Caddy substitutes {env.X} at runtime, but only for directives that explicitly support it (e.g. the ACME acme_dns argument does; the crowdsec module's api_key field does not). The crowdsec module reads its config before Caddy's runtime substitution pass fires, so {env.CROWDSEC_BOUNCER_API_KEY} ends up as the literal string in the loaded config — verified via curl localhost:2019/config/apps/crowdsec/ showing the literal {env.X} text.

The fix: use {$X} (parse-time substitution by Caddy's caddyfile adapter), which expands before the module sees its config. The Caddyfile template uses {$CROWDSEC_BOUNCER_API_KEY} for this reason. The CF token stays on {env.X} because the ACME directive supports it and runtime substitution is preferred there (no token in the on-disk JSON config dump).

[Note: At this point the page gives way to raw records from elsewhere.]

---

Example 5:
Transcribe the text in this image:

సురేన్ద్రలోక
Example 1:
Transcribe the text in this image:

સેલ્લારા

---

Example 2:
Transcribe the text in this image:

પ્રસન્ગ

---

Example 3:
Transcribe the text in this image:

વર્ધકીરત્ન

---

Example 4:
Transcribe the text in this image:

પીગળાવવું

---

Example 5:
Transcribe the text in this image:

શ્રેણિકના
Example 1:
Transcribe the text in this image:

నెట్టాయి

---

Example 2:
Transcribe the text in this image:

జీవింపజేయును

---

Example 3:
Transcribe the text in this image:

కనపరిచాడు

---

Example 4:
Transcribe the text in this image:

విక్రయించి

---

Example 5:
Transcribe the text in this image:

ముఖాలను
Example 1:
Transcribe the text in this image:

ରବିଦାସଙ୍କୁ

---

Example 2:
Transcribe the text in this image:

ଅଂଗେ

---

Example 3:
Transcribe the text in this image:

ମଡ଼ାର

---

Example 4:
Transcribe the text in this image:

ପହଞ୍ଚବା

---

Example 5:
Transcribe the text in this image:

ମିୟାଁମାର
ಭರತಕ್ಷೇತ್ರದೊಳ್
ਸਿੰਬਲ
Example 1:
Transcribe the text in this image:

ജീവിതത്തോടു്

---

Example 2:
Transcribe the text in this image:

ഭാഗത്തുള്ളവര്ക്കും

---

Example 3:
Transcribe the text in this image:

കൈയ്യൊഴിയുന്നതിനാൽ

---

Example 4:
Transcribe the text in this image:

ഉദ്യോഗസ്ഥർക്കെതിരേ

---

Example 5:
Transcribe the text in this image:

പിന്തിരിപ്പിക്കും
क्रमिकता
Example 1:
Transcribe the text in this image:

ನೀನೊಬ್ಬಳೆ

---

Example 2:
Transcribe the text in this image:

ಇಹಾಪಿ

no_log: true on the env-file render task

The env-file template task renders the CF API token. With --diff enabled (the default for site-wide drift runs), Ansible would print the rendered template to stdout — including the token. no_log: true suppresses the diff output. Trade-off: you can't see what changed in the env file from a drift run; if you need to debug, run the task manually with -v and inspect the file directly.

Alt-port mode (Phase 1 parallel-run)

caddy_listen_alt_ports: true in defaults makes Caddy bind 8080/8443 instead of 80/443. Used during the cutover so Caddy could parallel-run alongside NPM (which still owned 80/443 on .249 until the UDM swap). Flipped to false in host_vars/edge.yml for production binding. Leave the toggle in defaults — useful for any future migration that wants the same parallel-run pattern.

Validation path post-deploy

For ongoing drift, the user's pattern is ansible-playbook playbooks/site.yml --check --diff from CT 104 — see Drift Detection and Ansible homelab-ansible CLAUDE.md. The first-time apply was from WSL (vault + keys present, edge brand-new). Once homelab-ansible commits land on CT 104, drift will validate the role end-to-end.